┌────────

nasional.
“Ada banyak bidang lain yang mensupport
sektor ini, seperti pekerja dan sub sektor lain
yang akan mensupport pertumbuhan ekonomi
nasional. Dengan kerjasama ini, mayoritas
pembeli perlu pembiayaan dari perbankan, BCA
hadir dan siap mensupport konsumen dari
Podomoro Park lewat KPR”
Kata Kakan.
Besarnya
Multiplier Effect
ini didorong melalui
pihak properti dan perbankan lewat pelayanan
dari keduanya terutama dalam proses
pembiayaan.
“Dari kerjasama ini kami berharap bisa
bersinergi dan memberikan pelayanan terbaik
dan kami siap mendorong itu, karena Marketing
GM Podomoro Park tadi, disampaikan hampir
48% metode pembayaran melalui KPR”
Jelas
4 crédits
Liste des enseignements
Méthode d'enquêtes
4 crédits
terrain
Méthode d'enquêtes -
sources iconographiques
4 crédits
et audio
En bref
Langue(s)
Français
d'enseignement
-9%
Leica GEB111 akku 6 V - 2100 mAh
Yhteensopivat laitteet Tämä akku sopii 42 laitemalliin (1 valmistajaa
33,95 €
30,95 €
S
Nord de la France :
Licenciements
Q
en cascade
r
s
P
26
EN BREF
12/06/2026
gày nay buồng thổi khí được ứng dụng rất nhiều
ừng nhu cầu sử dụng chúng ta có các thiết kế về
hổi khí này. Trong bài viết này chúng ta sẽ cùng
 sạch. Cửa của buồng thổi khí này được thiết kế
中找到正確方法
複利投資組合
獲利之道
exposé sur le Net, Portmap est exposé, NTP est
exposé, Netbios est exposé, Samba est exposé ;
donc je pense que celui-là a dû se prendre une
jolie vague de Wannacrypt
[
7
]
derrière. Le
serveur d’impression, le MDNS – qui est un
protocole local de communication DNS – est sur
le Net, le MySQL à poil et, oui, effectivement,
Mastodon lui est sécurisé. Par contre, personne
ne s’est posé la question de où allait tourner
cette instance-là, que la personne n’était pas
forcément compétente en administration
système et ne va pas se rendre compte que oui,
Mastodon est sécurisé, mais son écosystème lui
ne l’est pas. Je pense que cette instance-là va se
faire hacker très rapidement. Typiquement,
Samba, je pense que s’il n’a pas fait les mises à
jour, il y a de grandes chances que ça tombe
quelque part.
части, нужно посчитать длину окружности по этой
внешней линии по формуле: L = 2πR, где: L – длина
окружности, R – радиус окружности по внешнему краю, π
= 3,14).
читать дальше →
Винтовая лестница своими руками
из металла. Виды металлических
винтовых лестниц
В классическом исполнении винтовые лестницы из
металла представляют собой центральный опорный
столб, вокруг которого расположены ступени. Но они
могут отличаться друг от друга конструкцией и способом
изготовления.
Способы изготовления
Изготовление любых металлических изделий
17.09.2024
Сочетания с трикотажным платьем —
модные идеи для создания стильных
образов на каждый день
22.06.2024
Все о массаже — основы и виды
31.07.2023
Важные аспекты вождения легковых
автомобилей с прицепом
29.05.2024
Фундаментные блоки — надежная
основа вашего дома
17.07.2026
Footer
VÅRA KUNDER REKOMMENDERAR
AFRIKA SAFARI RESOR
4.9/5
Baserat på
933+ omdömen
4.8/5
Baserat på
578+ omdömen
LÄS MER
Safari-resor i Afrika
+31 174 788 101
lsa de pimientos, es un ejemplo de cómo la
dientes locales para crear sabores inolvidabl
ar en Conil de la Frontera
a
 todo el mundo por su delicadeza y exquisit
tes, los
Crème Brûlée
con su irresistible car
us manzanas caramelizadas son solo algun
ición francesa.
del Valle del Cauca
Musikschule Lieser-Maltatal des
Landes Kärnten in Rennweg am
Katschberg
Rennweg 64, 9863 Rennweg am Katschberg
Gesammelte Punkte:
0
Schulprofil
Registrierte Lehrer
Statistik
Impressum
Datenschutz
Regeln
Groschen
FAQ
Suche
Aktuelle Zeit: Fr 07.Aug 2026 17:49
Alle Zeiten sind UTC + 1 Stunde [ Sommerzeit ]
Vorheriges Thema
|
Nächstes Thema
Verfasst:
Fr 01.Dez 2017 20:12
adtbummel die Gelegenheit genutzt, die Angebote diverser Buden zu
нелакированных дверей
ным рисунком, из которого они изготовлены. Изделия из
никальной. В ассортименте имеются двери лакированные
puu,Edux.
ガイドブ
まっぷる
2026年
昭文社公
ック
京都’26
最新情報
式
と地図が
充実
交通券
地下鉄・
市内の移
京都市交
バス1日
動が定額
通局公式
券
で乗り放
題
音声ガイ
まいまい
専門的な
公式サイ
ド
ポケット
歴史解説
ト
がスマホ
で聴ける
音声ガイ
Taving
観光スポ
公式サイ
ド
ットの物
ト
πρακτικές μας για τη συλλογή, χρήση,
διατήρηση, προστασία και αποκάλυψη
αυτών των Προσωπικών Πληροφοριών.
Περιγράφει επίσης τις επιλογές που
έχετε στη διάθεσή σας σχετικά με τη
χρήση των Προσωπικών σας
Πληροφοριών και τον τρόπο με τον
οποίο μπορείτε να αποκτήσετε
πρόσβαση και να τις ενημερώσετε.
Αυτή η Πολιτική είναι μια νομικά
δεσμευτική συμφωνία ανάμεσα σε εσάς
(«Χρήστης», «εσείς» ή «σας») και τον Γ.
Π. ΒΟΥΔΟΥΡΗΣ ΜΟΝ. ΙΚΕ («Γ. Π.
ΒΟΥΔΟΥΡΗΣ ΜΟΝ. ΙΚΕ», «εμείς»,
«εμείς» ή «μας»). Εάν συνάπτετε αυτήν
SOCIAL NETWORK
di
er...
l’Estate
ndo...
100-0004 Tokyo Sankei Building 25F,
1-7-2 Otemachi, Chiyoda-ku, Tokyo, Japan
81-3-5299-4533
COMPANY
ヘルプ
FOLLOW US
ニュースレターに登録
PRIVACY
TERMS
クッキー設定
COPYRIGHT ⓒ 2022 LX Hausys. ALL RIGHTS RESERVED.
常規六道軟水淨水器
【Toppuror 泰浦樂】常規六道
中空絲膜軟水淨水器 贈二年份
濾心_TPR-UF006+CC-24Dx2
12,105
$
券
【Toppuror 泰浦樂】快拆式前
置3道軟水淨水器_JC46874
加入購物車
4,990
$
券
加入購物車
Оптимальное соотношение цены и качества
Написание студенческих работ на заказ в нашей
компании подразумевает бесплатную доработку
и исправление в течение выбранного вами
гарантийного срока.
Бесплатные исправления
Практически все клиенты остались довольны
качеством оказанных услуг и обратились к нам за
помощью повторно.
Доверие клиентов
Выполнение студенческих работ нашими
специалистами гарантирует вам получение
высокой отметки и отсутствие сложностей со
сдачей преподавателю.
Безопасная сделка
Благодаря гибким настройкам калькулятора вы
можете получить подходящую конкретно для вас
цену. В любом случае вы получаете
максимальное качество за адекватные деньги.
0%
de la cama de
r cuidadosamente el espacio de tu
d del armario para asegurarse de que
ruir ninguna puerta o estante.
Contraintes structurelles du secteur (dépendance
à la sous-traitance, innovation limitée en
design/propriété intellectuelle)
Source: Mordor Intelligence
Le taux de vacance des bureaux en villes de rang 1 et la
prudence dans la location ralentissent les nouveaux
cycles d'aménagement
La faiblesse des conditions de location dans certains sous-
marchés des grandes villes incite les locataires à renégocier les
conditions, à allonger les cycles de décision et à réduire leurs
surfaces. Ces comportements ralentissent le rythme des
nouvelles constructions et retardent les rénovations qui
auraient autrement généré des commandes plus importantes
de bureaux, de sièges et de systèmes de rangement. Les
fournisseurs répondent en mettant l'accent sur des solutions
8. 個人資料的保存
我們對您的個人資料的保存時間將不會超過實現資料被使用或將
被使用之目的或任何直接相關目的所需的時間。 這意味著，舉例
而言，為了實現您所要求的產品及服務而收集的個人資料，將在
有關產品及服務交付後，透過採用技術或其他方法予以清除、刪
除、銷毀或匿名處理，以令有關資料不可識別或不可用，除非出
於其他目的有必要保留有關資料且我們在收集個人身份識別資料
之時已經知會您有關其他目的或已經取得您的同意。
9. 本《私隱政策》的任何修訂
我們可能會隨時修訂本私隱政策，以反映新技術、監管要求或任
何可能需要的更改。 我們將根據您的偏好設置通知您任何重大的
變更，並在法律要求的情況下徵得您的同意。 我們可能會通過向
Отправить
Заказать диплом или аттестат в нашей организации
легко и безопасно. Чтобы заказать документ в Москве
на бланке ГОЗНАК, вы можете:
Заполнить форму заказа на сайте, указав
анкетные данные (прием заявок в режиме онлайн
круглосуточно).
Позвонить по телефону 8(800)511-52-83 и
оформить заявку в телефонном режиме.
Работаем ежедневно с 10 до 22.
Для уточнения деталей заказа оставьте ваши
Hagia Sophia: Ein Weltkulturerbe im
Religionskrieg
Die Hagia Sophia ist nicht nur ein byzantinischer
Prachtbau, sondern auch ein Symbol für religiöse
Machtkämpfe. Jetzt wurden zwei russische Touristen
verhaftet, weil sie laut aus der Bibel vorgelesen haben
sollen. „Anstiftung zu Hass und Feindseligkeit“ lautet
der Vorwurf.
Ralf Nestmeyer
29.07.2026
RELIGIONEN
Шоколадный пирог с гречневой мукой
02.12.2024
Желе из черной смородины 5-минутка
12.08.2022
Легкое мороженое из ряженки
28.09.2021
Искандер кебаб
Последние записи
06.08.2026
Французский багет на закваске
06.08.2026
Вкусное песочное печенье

└────────

Your goal> Convert the records, from their first line through the line containing "donc je pense", into a Markdown table with the columns Row and Text, numbering each line and omitting blank lines.

Completed exercise>
| Row | Text |
|---|---|
| 1 | nasional. |
| 2 | “Ada banyak bidang lain yang mensupport |
| 3 | sektor ini, seperti pekerja dan sub sektor lain |
| 4 | yang akan mensupport pertumbuhan ekonomi |
| 5 | nasional. Dengan kerjasama ini, mayoritas |
| 6 | pembeli perlu pembiayaan dari perbankan, BCA |
| 7 | hadir dan siap mensupport konsumen dari |
| 8 | Podomoro Park lewat KPR” |
| 9 | Kata Kakan. |
| 10 | Besarnya |
| 11 | Multiplier Effect |
| 12 | ini didorong melalui |
| 13 | pihak properti dan perbankan lewat pelayanan |
| 14 | dari keduanya terutama dalam proses |
| 15 | pembiayaan. |
| 16 | “Dari kerjasama ini kami berharap bisa |
| 17 | bersinergi dan memberikan pelayanan terbaik |
| 18 | dan kami siap mendorong itu, karena Marketing |
| 19 | GM Podomoro Park tadi, disampaikan hampir |
| 20 | 48% metode pembayaran melalui KPR” |
| 21 | Jelas |
| 22 | 4 crédits |
| 23 | Liste des enseignements |
| 24 | Méthode d'enquêtes |
| 25 | 4 crédits |
| 26 | terrain |
| 27 | Méthode d'enquêtes - |
| 28 | sources iconographiques |
| 29 | 4 crédits |
| 30 | et audio |
| 31 | En bref |
| 32 | Langue(s) |
| 33 | Français |
| 34 | d'enseignement |
| 35 | -9% |
| 36 | Leica GEB111 akku 6 V - 2100 mAh |
| 37 | Yhteensopivat laitteet Tämä akku sopii 42 laitemalliin (1 valmistajaa |
| 38 | 33,95 € |
| 39 | 30,95 € |
| 40 | S |
| 41 | Nord de la France : |
| 42 | Licenciements |
| 43 | Q |
| 44 | en cascade |
| 45 | r |
| 46 | s |
| 47 | P |
| 48 | 26 |
| 49 | EN BREF |
| 50 | 12/06/2026 |
| 51 | gày nay buồng thổi khí được ứng dụng rất nhiều |
| 52 | ừng nhu cầu sử dụng chúng ta có các thiết kế về |
| 53 | hổi khí này. Trong bài viết này chúng ta sẽ cùng |
| 54 |  sạch. Cửa của buồng thổi khí này được thiết kế |
| 55 | 中找到正確方法 |
| 56 | 複利投資組合 |
| 57 | 獲利之道 |
| 58 | exposé sur le Net, Portmap est exposé, NTP est |
| 59 | exposé, Netbios est exposé, Samba est exposé ; |
| 60 | donc je pense que celui-là a dû se prendre une |